11. ツリーハウスの仲間たち
エルの不安はある意味で的中した。
「大変だ、エル。大変なんだ! こんなこと初めてだし、僕たちどうすれば——」
「すごいんだ。もう全然分からない……いや分かるんだけど、なんていうか——」
ツリーハウスの前でエルを待っていたロビィとフレディは、エルの顔を見るなり喚き散らした。
興奮している二人の話は要領を得ないが、なにが二人をそうさせているのかはすぐに分かった。エルは喋り続けている二人の横を抜け、ツリーハウスの梯子を上った。
ハウスの中に入っていくと、アイクとジャッキーがこちらを振り返った。いつもは遅れてやってくるジャッキーまでいるとは、とエルは苦々しく息をつく。
対照的に、部屋の奥にいるレインバケッツのユニフォームを着たリンデはエルを見て表情を明るくした。
「エル、おはようございます」
「……おはよう」
帽子をかぶり直しながら彼は頷く。寝過ごしたせいで面白くない状況になったとはいえ、まだ彼女がいてくれたことに彼は安堵した。
「本当に顔見知りだったんだな」
アイクはそう言って、エルに向かって意味ありげに小さく首を傾げた。
「てっきり俺たちは、この人の作り話だと思っていたんだけど」
「嘘じゃない。昨日、森で会ったんだ。

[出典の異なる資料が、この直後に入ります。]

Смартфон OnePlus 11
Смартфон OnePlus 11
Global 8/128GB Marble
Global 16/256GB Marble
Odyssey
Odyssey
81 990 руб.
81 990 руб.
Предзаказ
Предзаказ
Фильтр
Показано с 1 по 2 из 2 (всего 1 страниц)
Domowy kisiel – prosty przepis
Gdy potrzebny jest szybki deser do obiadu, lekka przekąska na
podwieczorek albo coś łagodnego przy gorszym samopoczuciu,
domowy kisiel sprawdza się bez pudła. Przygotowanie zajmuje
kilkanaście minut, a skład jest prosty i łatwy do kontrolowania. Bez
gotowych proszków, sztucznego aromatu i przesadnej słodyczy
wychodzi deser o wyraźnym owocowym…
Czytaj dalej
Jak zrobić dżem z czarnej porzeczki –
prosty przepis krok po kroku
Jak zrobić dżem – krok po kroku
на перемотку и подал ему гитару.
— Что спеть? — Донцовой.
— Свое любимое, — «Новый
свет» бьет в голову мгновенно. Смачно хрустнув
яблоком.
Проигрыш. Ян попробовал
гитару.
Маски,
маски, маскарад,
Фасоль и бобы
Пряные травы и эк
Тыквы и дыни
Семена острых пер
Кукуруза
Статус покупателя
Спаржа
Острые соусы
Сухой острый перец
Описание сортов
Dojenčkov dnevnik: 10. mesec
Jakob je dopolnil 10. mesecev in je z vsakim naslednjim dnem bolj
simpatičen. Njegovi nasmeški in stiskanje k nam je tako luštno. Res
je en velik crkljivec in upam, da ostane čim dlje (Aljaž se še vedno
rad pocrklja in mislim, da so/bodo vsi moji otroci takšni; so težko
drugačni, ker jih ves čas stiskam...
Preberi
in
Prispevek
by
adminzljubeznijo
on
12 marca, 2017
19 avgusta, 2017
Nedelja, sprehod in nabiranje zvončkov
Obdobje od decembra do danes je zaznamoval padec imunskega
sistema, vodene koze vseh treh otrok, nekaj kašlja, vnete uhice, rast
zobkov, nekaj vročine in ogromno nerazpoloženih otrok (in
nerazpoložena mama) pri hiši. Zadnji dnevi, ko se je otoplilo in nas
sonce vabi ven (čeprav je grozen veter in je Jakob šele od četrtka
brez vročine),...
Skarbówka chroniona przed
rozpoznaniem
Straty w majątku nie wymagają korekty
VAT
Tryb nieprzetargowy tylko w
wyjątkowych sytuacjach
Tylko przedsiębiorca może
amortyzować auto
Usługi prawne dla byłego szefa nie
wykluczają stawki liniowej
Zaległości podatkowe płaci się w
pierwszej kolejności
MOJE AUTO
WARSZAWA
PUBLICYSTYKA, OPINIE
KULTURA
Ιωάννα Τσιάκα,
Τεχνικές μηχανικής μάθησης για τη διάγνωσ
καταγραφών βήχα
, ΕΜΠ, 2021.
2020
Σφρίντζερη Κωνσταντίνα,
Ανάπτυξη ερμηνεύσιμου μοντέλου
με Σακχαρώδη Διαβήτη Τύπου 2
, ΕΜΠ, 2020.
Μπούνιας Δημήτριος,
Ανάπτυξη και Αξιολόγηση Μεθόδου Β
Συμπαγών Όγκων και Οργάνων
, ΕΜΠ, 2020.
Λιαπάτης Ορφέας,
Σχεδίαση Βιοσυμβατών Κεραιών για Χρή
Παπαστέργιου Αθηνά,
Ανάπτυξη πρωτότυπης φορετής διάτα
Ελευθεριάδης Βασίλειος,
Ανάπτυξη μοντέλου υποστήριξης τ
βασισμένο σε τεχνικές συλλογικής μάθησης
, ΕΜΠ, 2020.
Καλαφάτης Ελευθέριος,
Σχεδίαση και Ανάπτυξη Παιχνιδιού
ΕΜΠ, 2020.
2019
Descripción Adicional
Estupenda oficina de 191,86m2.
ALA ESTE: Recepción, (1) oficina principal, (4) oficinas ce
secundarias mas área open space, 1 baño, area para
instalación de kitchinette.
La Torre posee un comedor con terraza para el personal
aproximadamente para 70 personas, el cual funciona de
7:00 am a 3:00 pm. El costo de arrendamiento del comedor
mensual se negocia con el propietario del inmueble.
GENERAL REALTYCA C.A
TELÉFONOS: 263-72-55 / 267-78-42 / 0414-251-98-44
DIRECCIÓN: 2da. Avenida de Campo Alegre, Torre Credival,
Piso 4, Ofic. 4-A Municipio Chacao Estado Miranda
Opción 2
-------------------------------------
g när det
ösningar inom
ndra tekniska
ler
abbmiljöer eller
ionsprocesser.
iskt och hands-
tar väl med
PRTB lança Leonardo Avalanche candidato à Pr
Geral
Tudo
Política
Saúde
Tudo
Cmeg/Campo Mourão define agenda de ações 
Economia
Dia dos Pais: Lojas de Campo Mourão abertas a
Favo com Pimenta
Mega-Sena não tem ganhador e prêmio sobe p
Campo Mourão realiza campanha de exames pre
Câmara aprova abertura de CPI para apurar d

それで、困っているみたいだったからここを使ってもらった」
「えー!」
ツリーハウスの入り口から覗いていたロビィが、大袈裟な声を上げた。
「また森に入ったの? 危ないから、やめなってばぁ」
ロビィの嘆きが終わるか終わらないうちに、アイクが言った。
「そこにフレディもいるのか?」
「ここにいるよ。僕だって話を聞きたいもの」
赤い髪を揺らしながら顔を出したフレディを見て、アイクが提案した。
「ここだと狭いから、下へ降りよう。そっちのほうが、みんなで話しやすいだろう」
少年たちは梯子を下りていった。最後に残ったエルはリンデを先に行かせようとしたが、彼女は足を止めてエルを振り返った。
「すみません、わたしのせいで面倒なことになっていますよね」
「そんなことないさ。きっとあいつらは、勝手に俺がこの場所を君に教えたことが面白くないんだ。ここは秘密の隠れ家だからさ」
なるほど、とリンデが小さく呟いた。
「その服、似合ってるね」
青を基調としたレインバケッツのユニフォームは、彼女の不思議な青と白の髪によく合っていた。
「ありがとうございます。この服はとても良いセンスです。それに、ジュースとクッキーもとても美味しかったです」
すぐそばに立ったリンデは、彼よりもずっと背が高かった。こうして並んでみると、十センチは高いだろうか。
昨夜森で会った時から二、三歳ほど上だろうとは感じていたが、実際はもっとずっと歳が離れているのかもしれない。
「それなら良かった。俺もジュースの感想を聞きたいと思ってたんだ」
「感想? あぁ、エルはオレンジジュースが好きなのですね」
「いや、別にそういうわけじゃないけど。ほら、さかさまだから」
「さかさま?」
彼女は不思議そうな顔をしてエルが指さした空き瓶を眺めたが、ラベルが逆さまになっていることに気づいていないようだ。説明しようと思ったが、残念なことに、下から彼らを急かすジャッキーの声が聞こえてきた。